研究はというと、そろそろ留学生活も2年が経とうとしており論文作成に向けて追い込みの段階に入ったところです。上司や共同研究者と、どういう方向でまとめていくのか議論を重ねていますが、英語だと一度で全て自分の言いたいことを伝えきれず悔しい思いをすることや、上司の意見に納得がいかないことも何度かあります。しかし、自分の考えをきちんと話すこと、納得がいくまで繰り返し議論をすることの大切さを最近改めて実感しています。
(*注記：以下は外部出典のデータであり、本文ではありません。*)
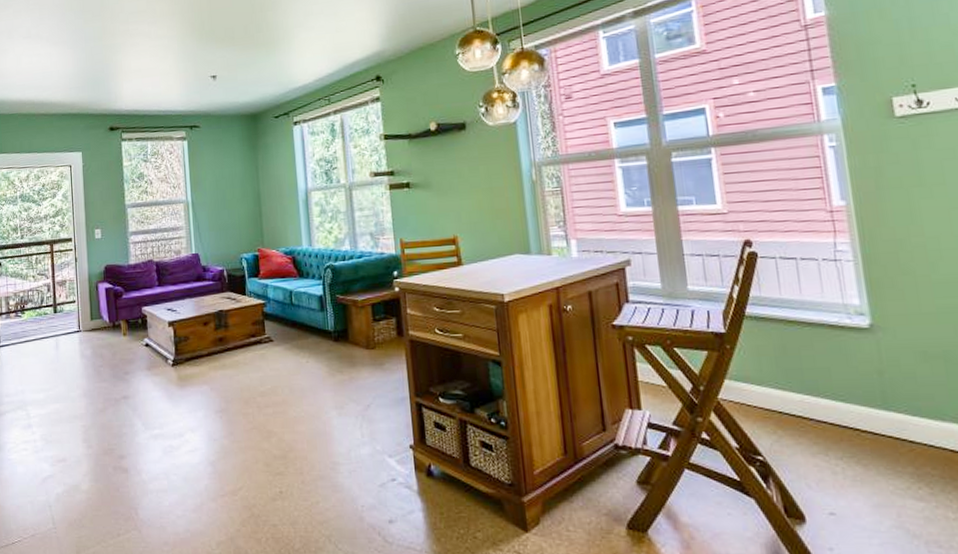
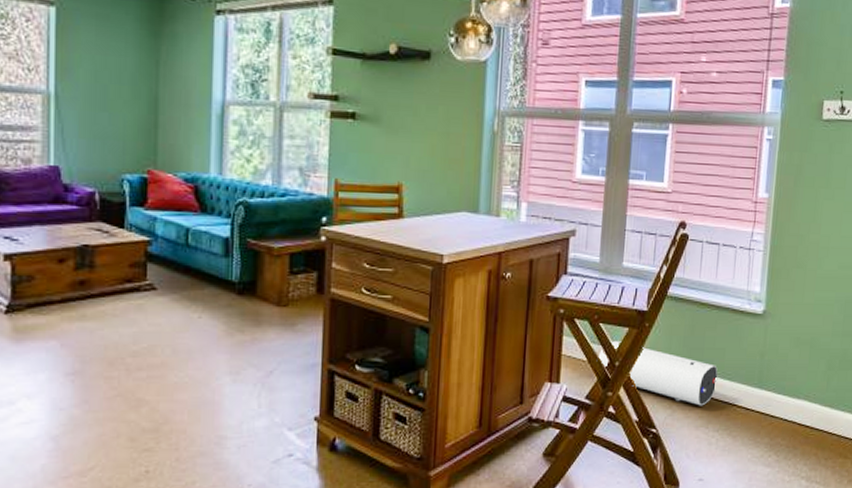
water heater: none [678,365,829,431] -> present [598,341,718,406]

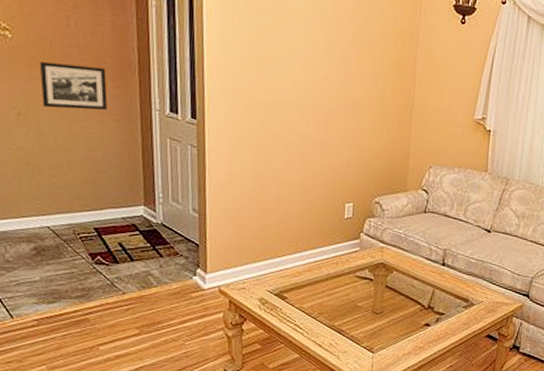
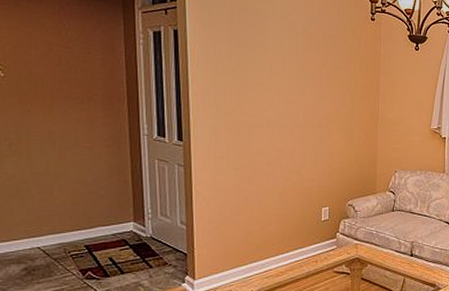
picture frame: present [39,62,107,111] -> none [31,97,98,138]

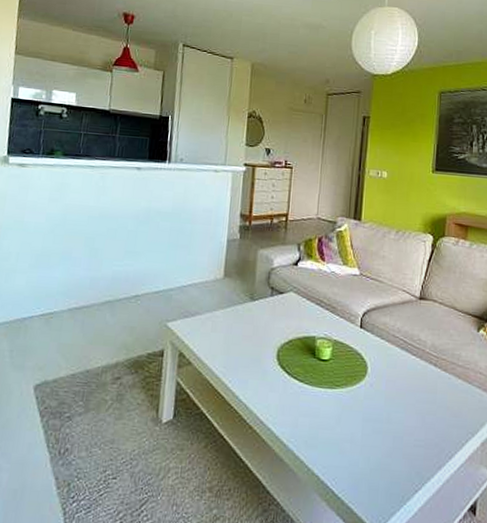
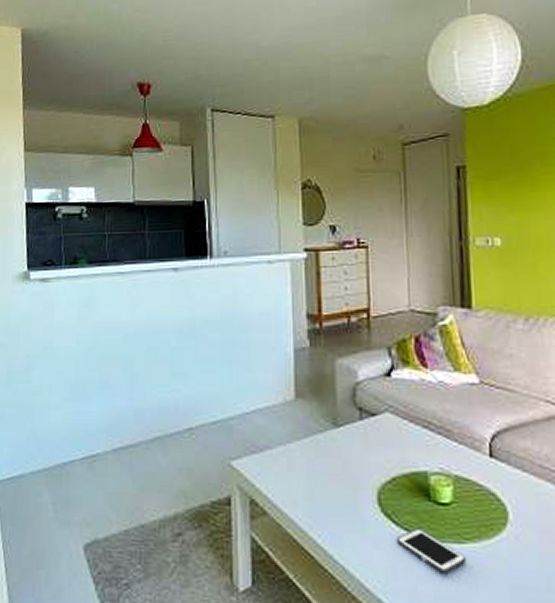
cell phone: none [286,377,335,410] -> present [396,528,466,574]

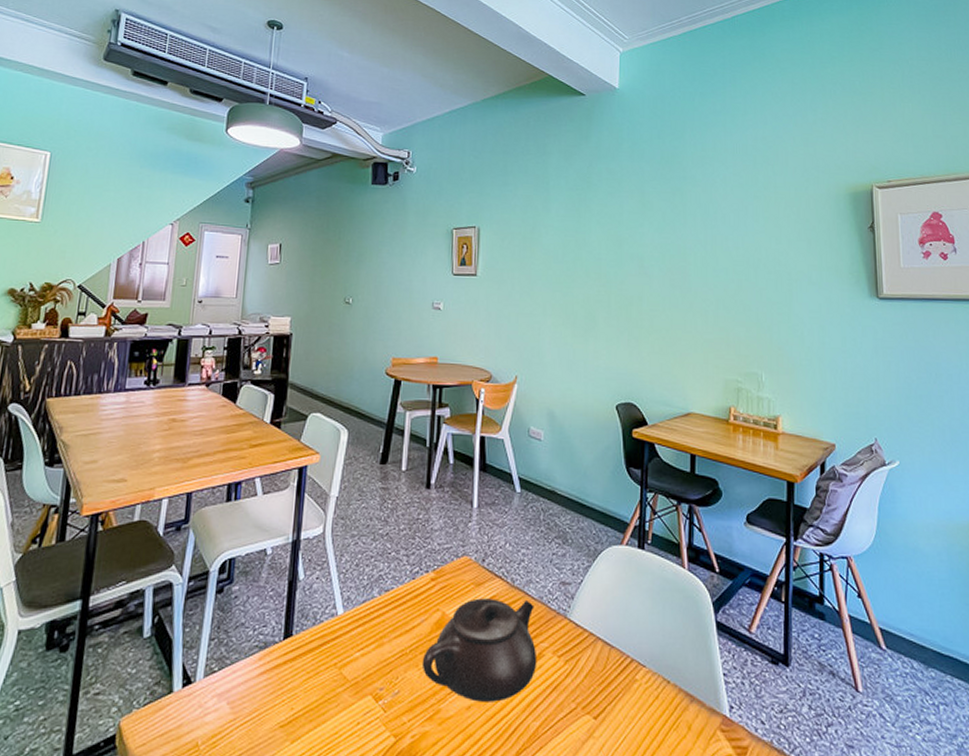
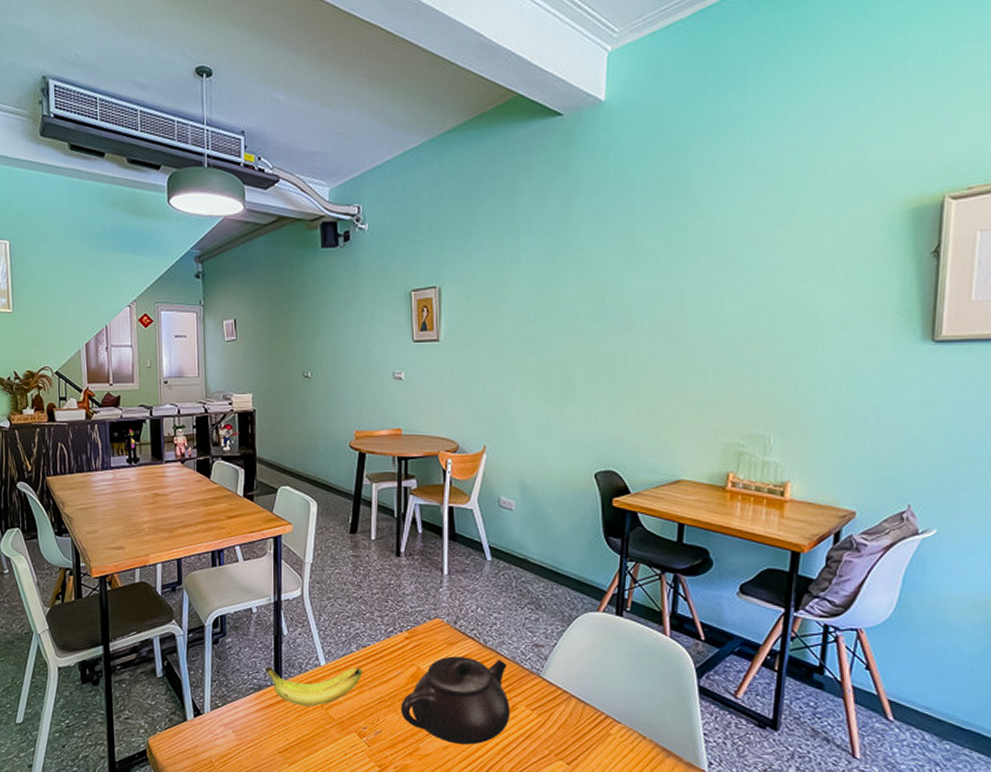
banana: none [273,615,384,666] -> present [265,666,363,707]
ラボミーティングでの自分の研究発表(15〜20分程度)をする際も、原稿を読むことはよくないと言われ、自分の言葉で説明することに挑戦しています。もちろん、直前は非常に緊張しますし、英語が母国語の人たちの早い会話は気を抜くと置いて行かれてしまいますので、まだまだ課題は沢山あります。

最近、ハーバード眼科の准教授でいらっしゃる向井先生にお誘いいただき、網膜を専攻する若手眼科医の勉強会に参加させていただきました。地元アイスホッケーチームBoston BruinsにちなんでBRUIN (Boston Retina and Uveitis Imaging Network) と名付けられた勉強会には、Harvard関連病院とお隣のBoston大学病院、Tufts大学病院の眼科医が参加し、レストランの一室を貸し切り、各施設より持ち寄られた10症例以上の難症例の発表と、それぞれに対し活発な議論が行われていました。オーガナイザーとして、硝子体術者として有名でいらっしゃるDean Eliott先生も参加されており、よりハイレベル且つ教育的な議論がすぐ目の前で展開されていることに興奮を覚えました。

先日、5月にフロリダで行われるARVOの演題が無事に受諾されました。日本から参加される 先生方に学会会場でお会い出来ますことを 今から楽しみに、まずは目下の目標である論文作成に向け気を抜かずに頑張ってまいりたいと思います。